Data for review:
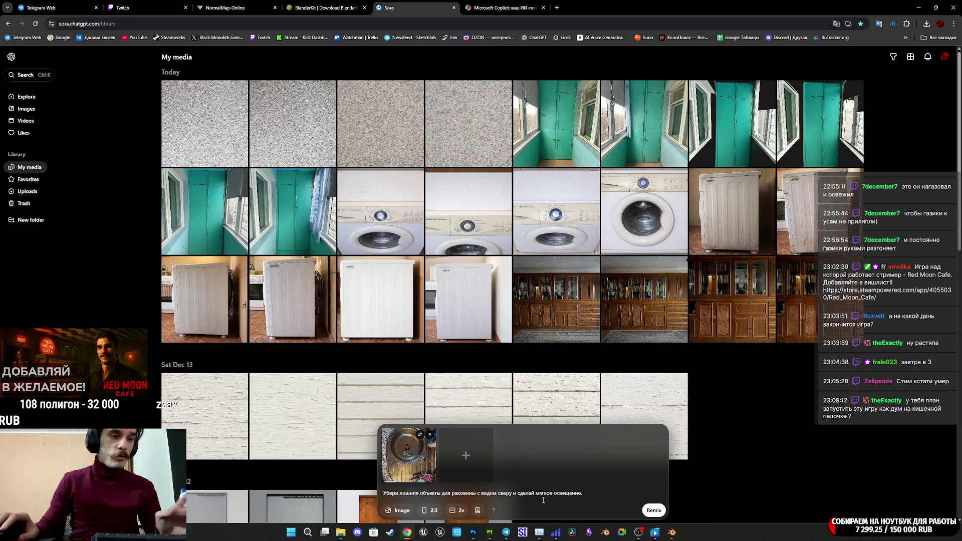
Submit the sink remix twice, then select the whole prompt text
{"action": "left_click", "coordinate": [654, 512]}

* * *

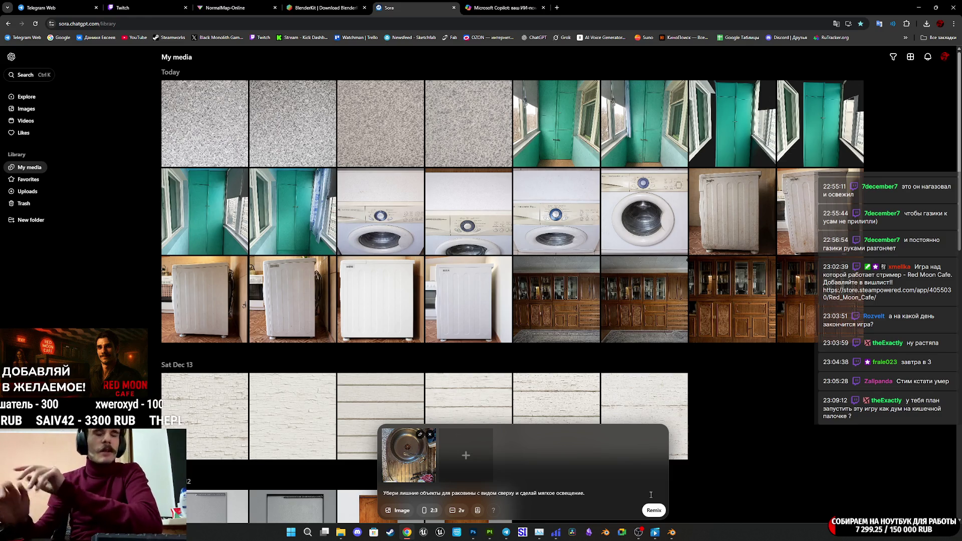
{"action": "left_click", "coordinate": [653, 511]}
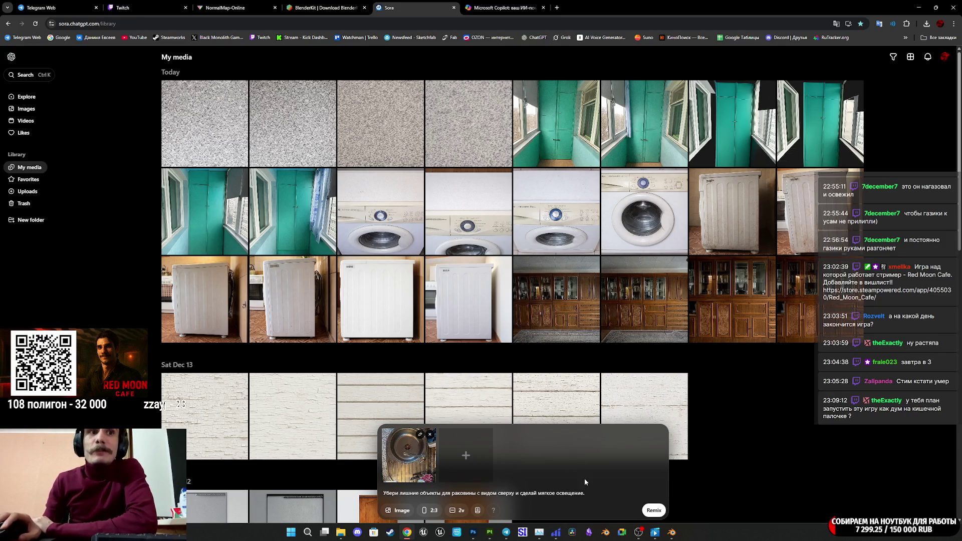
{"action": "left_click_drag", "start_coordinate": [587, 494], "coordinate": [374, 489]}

--

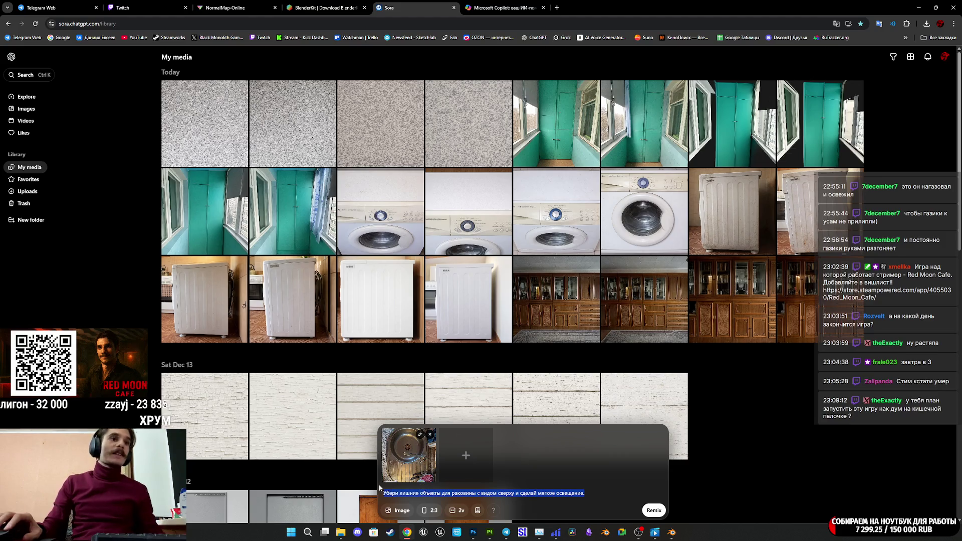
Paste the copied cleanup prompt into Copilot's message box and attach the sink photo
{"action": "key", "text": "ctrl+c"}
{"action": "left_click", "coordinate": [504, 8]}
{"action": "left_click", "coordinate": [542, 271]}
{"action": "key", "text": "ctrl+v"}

What needs to be done:
Search the records line by line for the word "sink" and copy every line where it appears.

Solution to the problem:
Submit the sink remix twice, then select the whole prompt text
Paste the copied cleanup prompt into Copilot's message box and attach the sink photo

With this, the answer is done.